*** Opening Exercise materials ***

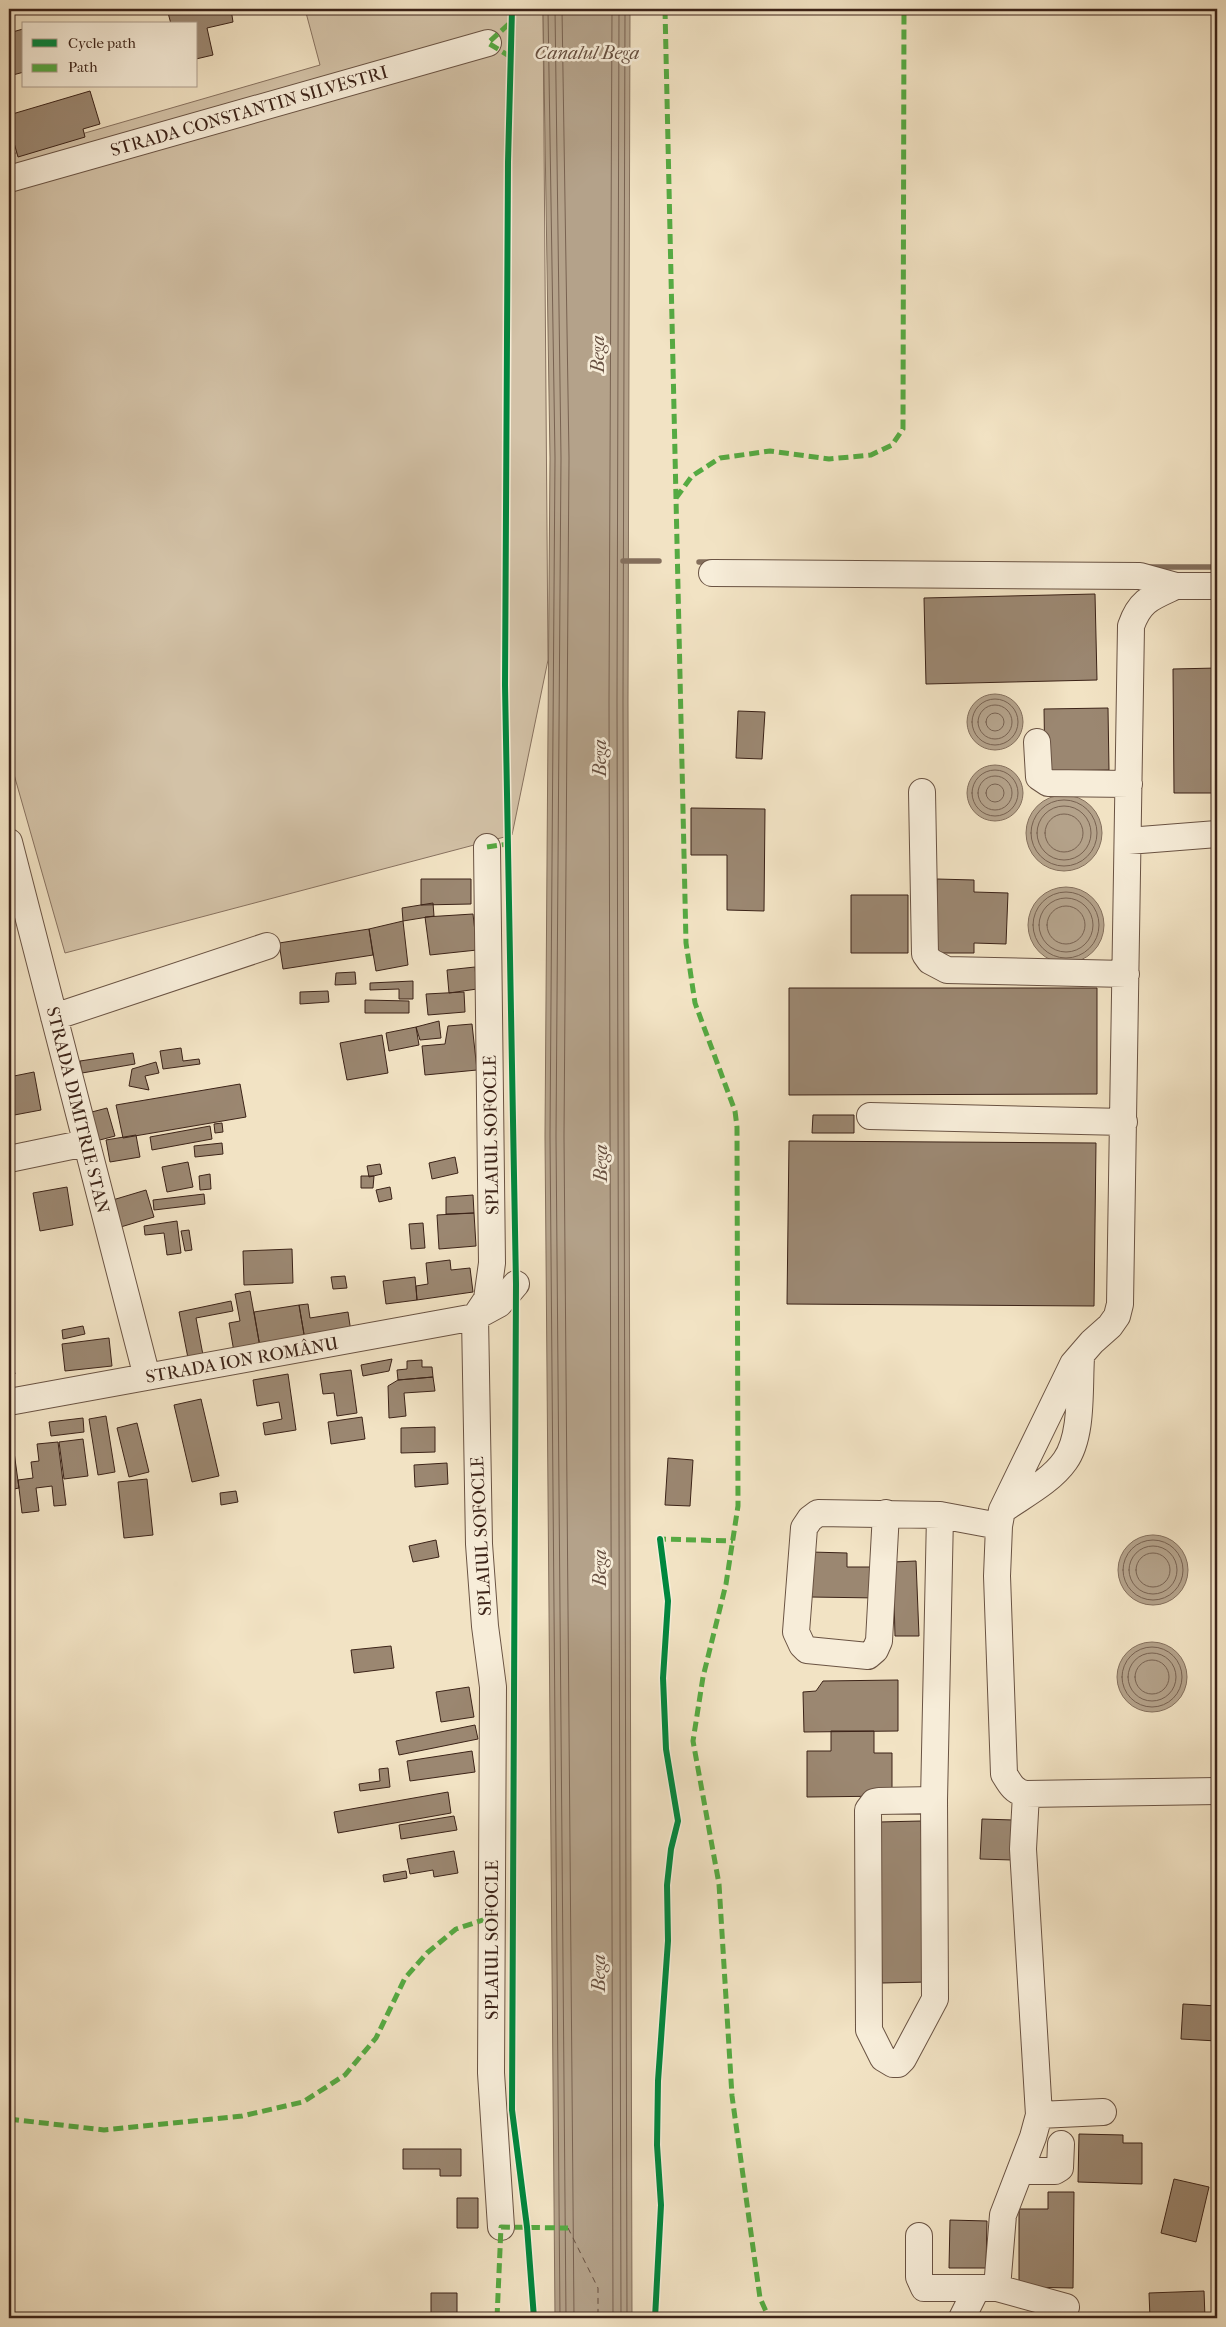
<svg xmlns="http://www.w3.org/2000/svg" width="1226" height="2327" font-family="'IM FELL French Canon',serif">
	<rect width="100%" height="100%" fill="#f2e3c4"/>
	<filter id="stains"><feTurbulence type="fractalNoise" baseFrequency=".004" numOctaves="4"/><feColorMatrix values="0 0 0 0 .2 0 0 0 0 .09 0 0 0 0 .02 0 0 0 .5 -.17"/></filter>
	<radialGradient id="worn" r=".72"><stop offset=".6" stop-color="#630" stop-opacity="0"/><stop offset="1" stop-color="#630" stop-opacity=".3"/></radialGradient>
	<path fill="#d3c2a7" stroke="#887260" d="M305 9H543L548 660 512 835 65 953 9 757V155L320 65Z"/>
	<path fill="#b4a28a" stroke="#846f5c" d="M543 9H630L628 701 632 2318H555L545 1136 550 458Z
		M967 722a28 28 0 1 1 56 0a28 28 0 1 1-56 0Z
		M967 793a28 28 0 1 1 56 0a28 28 0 1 1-56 0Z
		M1026 833a38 38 0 1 1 76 0a38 38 0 1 1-76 0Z
		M1028 925a38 38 0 1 1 76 0a38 38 0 1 1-76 0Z
		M1118 1570a35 35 0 1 1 70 0a35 35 0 1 1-70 0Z
		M1117 1677a35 35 0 1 1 70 0a35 35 0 1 1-70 0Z"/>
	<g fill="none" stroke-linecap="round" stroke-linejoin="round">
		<path stroke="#786251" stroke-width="1" d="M548 9 555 458 550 1136 560 2318
			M555 9 561 458 556 1136 566 2318
			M562 9 569 458 564 1136 574 2318
			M612 9 609 701 613 2318
			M619 9 617 701 621 2318
			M625 9 623 701 627 2318
			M972 722a23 23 0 1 1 46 0a23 23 0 1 1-46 0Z
			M978 722a17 17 0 1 1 34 0a17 17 0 1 1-34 0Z
			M986 722a9 9 0 1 1 18 0a9 9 0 1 1-18 0Z
			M972 793a23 23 0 1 1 46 0a23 23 0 1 1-46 0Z
			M978 793a17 17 0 1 1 34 0a17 17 0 1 1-34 0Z
			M986 793a9 9 0 1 1 18 0a9 9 0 1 1-18 0Z
			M1031 833a33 33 0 1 1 66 0a33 33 0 1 1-66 0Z
			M1037 833a27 27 0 1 1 54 0a27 27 0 1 1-54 0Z
			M1045 833a19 19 0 1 1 38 0a19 19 0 1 1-38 0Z
			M1033 925a33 33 0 1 1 66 0a33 33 0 1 1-66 0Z
			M1039 925a27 27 0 1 1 54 0a27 27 0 1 1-54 0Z
			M1047 925a19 19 0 1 1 38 0a19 19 0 1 1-38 0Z
			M1123 1570a30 30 0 1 1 60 0a30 30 0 1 1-60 0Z
			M1129 1570a24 24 0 1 1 48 0a24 24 0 1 1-48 0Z
			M1136 1570a17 17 0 1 1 34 0a17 17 0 1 1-34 0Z
			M1122 1677a30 30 0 1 1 60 0a30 30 0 1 1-60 0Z
			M1128 1677a24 24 0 1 1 48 0a24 24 0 1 1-48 0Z
			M1135 1677a17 17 0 1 1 34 0a17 17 0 1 1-34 0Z"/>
		<path stroke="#846f5c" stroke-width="5.5" d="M623 561H659
			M699 562H713
			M1149 567H1217"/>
		<path stroke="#664f40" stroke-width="1" stroke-dasharray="6 5" stroke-linecap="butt" d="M568 2228 598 2288V2318"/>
	</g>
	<path fill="#9b8771" stroke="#3c2318" d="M167 9H231L233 22 207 28 213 55 196 59V24H171Z
		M23 29 24 72 9 76V33Z
		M90 91 100 124 83 129 85 137 18 157 9 125V115Z
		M1095 594 1097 680 926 684 924 598Z
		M1217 668V793H1174L1173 669Z
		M1108 708 1109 770 1045 771 1044 709Z
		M738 711 765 712 762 759 736 758Z
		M691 808 765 809 764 911 727 910V855H691Z
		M421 879H471V904L421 905Z
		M937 879 974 880V892L1008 893 1006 944 974 943V953H935Z
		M851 895H908V953H851Z
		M433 903 434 916 403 921 402 908Z
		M473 914 477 950 430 955 425 917Z
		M403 921 408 965 376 971 369 929Z
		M369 929 373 955 283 969 279 943Z
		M475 967 477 989 449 993 447 970Z
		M355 972 356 984 335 985 336 973Z
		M413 981V999H399V989L370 990V983Z
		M789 988H1097V1094L789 1095Z
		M328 991 329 1002 300 1004V992Z
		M464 992 465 1012 428 1015 426 994Z
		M365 1000 409 1001V1013H365Z
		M439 1021 441 1038 420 1040 416 1027Z
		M472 1024 477 1070 425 1075 422 1046 445 1044 448 1026Z
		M416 1027 419 1045 389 1051 386 1033Z
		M382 1035 388 1073 347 1080 340 1043Z
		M181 1048 183 1061 199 1059 200 1064 163 1069 160 1051Z
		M133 1053 135 1064 82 1073 80 1061Z
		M156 1062 159 1073 145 1076 149 1090 129 1086 132 1069Z
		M34 1072 41 1110 9 1116V1077Z
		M240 1084 246 1117 123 1138 116 1105Z
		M107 1108 115 1136 96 1141 88 1113Z
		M813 1115H854V1133H812Z
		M222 1123 223 1132 215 1133 214 1124Z
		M210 1126 212 1139 152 1150 150 1137Z
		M136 1135 140 1157 110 1162 106 1140Z
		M789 1141 1096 1143 1094 1306 787 1304Z
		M222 1143 223 1154 195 1157 194 1146Z
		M455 1157 458 1173 432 1179 429 1163Z
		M188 1162 193 1187 167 1192 162 1167Z
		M380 1164 382 1174 369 1177 367 1166Z
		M210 1174 211 1189 200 1190 199 1176Z
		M361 1176H374L373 1188H361Z
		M67 1187 73 1225 40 1231 33 1193Z
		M390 1187 392 1199 379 1202 376 1190Z
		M146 1190 154 1217 114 1229 106 1202Z
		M204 1194 205 1204 154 1210 153 1200Z
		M473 1195 474 1213 446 1214V1197Z
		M474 1213 476 1246 439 1249 437 1215Z
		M177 1221 181 1253 167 1255 164 1233 145 1235 144 1226Z
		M423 1223 425 1248 411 1249 409 1224Z
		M189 1230 192 1250 185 1251 181 1231Z
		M292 1249 293 1283 244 1285 243 1251Z
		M450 1260 451 1270 470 1268 473 1292 417 1300 416 1286 428 1284 426 1263Z
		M345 1276 347 1288 333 1289 331 1277Z
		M415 1277 417 1300 386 1304 383 1281Z
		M250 1291 260 1347 234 1352 229 1323 240 1321 235 1294Z
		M231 1301 233 1311 196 1318 203 1355 188 1358 179 1312Z
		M308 1304 310 1318 348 1312 351 1332 305 1340 299 1305Z
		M299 1305 305 1340 260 1347 254 1312Z
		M83 1326 85 1334 63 1339 62 1330Z
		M109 1338 112 1366 65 1371 62 1344Z
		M9 1350 15 1374 9 1375Z
		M392 1359 389 1371 363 1376 361 1365Z
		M422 1360V1367H432L433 1377 398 1380 397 1370 407 1369V1361Z
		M351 1370 357 1413 337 1416 334 1393 323 1394 320 1374Z
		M288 1374 296 1430 265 1435 263 1423 282 1419 279 1402 257 1406 253 1380Z
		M433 1377 435 1391 404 1393 406 1416 389 1418 388 1386 398 1380Z
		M201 1399 219 1476 192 1482 174 1405Z
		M106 1416 115 1472 98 1475 89 1419Z
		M362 1417 365 1439 331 1444 328 1422Z
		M83 1418 84 1432 51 1436 49 1422Z
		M137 1423 149 1472 129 1477 117 1428Z
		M435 1427V1452L401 1453V1428Z
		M11 1429 14 1452H9V1430Z
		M83 1439 88 1476 64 1479 59 1442Z
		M58 1442 66 1505 54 1506 52 1486 36 1488 39 1511 22 1513 18 1480 33 1478 31 1462 39 1461 37 1444Z
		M9 1452H14L19 1488 9 1490Z
		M668 1458 693 1460 690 1506 665 1505Z
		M447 1463 448 1484 415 1487 414 1465Z
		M147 1479 153 1535 124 1538 118 1482Z
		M236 1491 238 1502 221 1505 220 1493Z
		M436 1540 439 1557 413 1562 409 1546Z
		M811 1552 847 1553V1567H879L878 1598 810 1597Z
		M916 1561 919 1636H895L893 1562Z
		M391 1646 394 1668 354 1673 351 1650Z
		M898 1680V1731L804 1732 803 1692 816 1691 823 1681Z
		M469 1687 474 1717 441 1722 436 1692Z
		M475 1725 478 1739 399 1755 396 1741Z
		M831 1731H874V1753H892V1796L807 1797V1751H831Z
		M472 1751 475 1772 410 1781 407 1761Z
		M388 1768 390 1787 360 1791 359 1784 380 1781 379 1769Z
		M448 1792 451 1813 338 1833 334 1812Z
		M454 1816 457 1830 401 1839 399 1825Z
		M982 1819 1013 1820 1012 1860 980 1859Z
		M921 1821 926 1982 882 1983 879 1822Z
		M454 1851 458 1873 434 1877 433 1870 410 1874 407 1859Z
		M406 1871 407 1878 384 1882 383 1875Z
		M1183 2004 1217 2006V2041L1181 2039Z
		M1079 2134 1123 2135V2143H1142V2184L1078 2182Z
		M403 2149H461V2176H440V2169H403Z
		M1174 2179 1209 2187 1196 2242 1161 2233Z
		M1048 2192H1074L1073 2288 1019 2287V2209H1048Z
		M457 2198H478V2228H457Z
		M950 2220 987 2221 986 2268H949Z
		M1204 2291 1205 2318H1150L1149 2293Z
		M431 2293H457V2318H431Z"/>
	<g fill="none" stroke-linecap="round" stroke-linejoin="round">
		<defs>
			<path id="minor" d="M9 179 488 43
				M712 573 1140 576 1176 586H1217
				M1176 586C1152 597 1140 600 1131 626L1120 1304 1117 1316 1110 1326 1092 1342 1073 1364 1002 1510 999 1526 997 1576 1004 1774C1010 1784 1014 1792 1026 1794L1217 1791
				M1037 742 1039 777 1048 783 1129 784
				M922 792 925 954 930 961 947 970 1126 974
				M1128 841 1217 834
				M9 842 147 1377
				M487 847 492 1263 487 1299 475 1317 479 1544 485 1626 493 1687 491 2073 501 2227
				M54 1017 267 946
				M870 1116 1124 1122
				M9 1159 86 1143
				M9 1402 475 1317 499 1304 516 1284
				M1004 1509C1024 1495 1051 1481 1065 1461 1083 1436 1079 1388 1081 1358
				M886 1513 879 1641 875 1650 868 1656 807 1650 802 1645 796 1632 804 1528 810 1519 818 1513 940 1515 999 1526
				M934 1800 879 1801 874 1802 868 1810 869 2030 883 2058 893 2064H898L903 2059 935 1999 934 1800 940 1515
				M1039 2115 1103 2112
				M1020 2171H1055L1060 2168 1061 2144
				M919 2236V2277L924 2288H997L1066 2307
				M997 2288 1003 2215 1033 2137 1039 2115 1023 1849 1026 1794
				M962 2318 977 2288"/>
		</defs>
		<use href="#minor" stroke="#6a5343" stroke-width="28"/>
		<use href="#minor" stroke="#f7edd9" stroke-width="26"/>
		<path stroke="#55aa42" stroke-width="5" stroke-dasharray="10 5" stroke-linecap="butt" d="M665 9 686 943 695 1003 735 1111 737 1127 738 1506 726 1584 703 1677 693 1741 719 1884 732 2096 760 2298 769 2318
			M511 57 488 43 512 21
			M676 498 692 476 720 458 770 451 829 459 871 455 892 445 903 429 904 9
			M487 847 508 844
			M660 1543V1539L733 1541
			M9 2119 104 2130 242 2116 303 2102 345 2075 376 2038 405 1978 427 1953 456 1929 492 1917
			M497 2318 501 2227 568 2228"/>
		<defs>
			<path id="cycleway" d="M512 9 508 162 505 685 516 1284 512 2110 527 2227 534 2318
				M655 2318 661 2205 657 2145 658 2081 668 1941 667 1885 671 1849 678 1821 666 1749 663 1678 668 1601 660 1539"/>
		</defs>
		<use href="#cycleway" stroke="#f7edd9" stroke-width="9"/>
		<use href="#cycleway" stroke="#00873e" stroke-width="6"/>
	</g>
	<g text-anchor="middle" stroke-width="5" stroke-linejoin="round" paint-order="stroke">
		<g font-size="18" fill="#3c2318" stroke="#f7edd9">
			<text transform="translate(249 111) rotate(-16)" y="6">STRADA CONSTANTIN SILVESTRI</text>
			<text transform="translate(78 1110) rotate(76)" y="6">STRADA DIMITRIE STAN</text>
			<text transform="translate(491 1135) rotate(-91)" y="6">SPLAIUL SOFOCLE</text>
			<text transform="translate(242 1360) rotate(-10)" y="6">STRADA ION ROMÂNU</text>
			<text transform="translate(481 1536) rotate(-93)" y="6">SPLAIUL SOFOCLE</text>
			<text transform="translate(492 1940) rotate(-90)" y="6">SPLAIUL SOFOCLE</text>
		</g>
		<g font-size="19" font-style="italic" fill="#664f40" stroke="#f7edd9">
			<text x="587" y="59">Canalul Bega</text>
			<text transform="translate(597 354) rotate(-90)" y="7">Bega</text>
			<text transform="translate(599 758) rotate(-90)" y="7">Bega</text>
			<text transform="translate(600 1163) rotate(-90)" y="7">Bega</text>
			<text transform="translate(599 1568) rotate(-90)" y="7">Bega</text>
			<text transform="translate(598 1973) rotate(-90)" y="7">Bega</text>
		</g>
	</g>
	<rect width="1226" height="2327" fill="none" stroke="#f2e3c4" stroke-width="30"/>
	<rect x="10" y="10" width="1206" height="2307" fill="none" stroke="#3c2318" stroke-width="2.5"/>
	<rect x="15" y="15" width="1196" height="2297" fill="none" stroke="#3c2318"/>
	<rect x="22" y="22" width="175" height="65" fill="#f7edd9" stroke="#ac9c8c"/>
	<rect x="32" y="39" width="25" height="8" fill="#00873e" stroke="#ac9c8c"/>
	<text x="68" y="48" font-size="15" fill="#3c2318">Cycle path</text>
	<rect x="32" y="64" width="25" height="8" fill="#55aa42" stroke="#ac9c8c"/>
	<text x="68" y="72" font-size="15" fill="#3c2318">Path</text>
	<rect width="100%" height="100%" filter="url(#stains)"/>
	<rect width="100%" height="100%" fill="url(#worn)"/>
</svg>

*** Closing Exercise materials ***

» Requirement
Using only the entries above, output the line with "M137 1423 149 1472 129 1477 117 1428Z", the line with "M54 1017 267 946", and all lines between them, exactly as they stand.

» Written solution
		M137 1423 149 1472 129 1477 117 1428Z
		M435 1427V1452L401 1453V1428Z
		M11 1429 14 1452H9V1430Z
		M83 1439 88 1476 64 1479 59 1442Z
		M58 1442 66 1505 54 1506 52 1486 36 1488 39 1511 22 1513 18 1480 33 1478 31 1462 39 1461 37 1444Z
		M9 1452H14L19 1488 9 1490Z
		M668 1458 693 1460 690 1506 665 1505Z
		M447 1463 448 1484 415 1487 414 1465Z
		M147 1479 153 1535 124 1538 118 1482Z
		M236 1491 238 1502 221 1505 220 1493Z
		M436 1540 439 1557 413 1562 409 1546Z
		M811 1552 847 1553V1567H879L878 1598 810 1597Z
		M916 1561 919 1636H895L893 1562Z
		M391 1646 394 1668 354 1673 351 1650Z
		M898 1680V1731L804 1732 803 1692 816 1691 823 1681Z
		M469 1687 474 1717 441 1722 436 1692Z
		M475 1725 478 1739 399 1755 396 1741Z
		M831 1731H874V1753H892V1796L807 1797V1751H831Z
		M472 1751 475 1772 410 1781 407 1761Z
		M388 1768 390 1787 360 1791 359 1784 380 1781 379 1769Z
		M448 1792 451 1813 338 1833 334 1812Z
		M454 1816 457 1830 401 1839 399 1825Z
		M982 1819 1013 1820 1012 1860 980 1859Z
		M921 1821 926 1982 882 1983 879 1822Z
		M454 1851 458 1873 434 1877 433 1870 410 1874 407 1859Z
		M406 1871 407 1878 384 1882 383 1875Z
		M1183 2004 1217 2006V2041L1181 2039Z
		M1079 2134 1123 2135V2143H1142V2184L1078 2182Z
		M403 2149H461V2176H440V2169H403Z
		M1174 2179 1209 2187 1196 2242 1161 2233Z
		M1048 2192H1074L1073 2288 1019 2287V2209H1048Z
		M457 2198H478V2228H457Z
		M950 2220 987 2221 986 2268H949Z
		M1204 2291 1205 2318H1150L1149 2293Z
		M431 2293H457V2318H431Z"/>
	<g fill="none" stroke-linecap="round" stroke-linejoin="round">
		<defs>
			<path id="minor" d="M9 179 488 43
				M712 573 1140 576 1176 586H1217
				M1176 586C1152 597 1140 600 1131 626L1120 1304 1117 1316 1110 1326 1092 1342 1073 1364 1002 1510 999 1526 997 1576 1004 1774C1010 1784 1014 1792 1026 1794L1217 1791
				M1037 742 1039 777 1048 783 1129 784
				M922 792 925 954 930 961 947 970 1126 974
				M1128 841 1217 834
				M9 842 147 1377
				M487 847 492 1263 487 1299 475 1317 479 1544 485 1626 493 1687 491 2073 501 2227
				M54 1017 267 946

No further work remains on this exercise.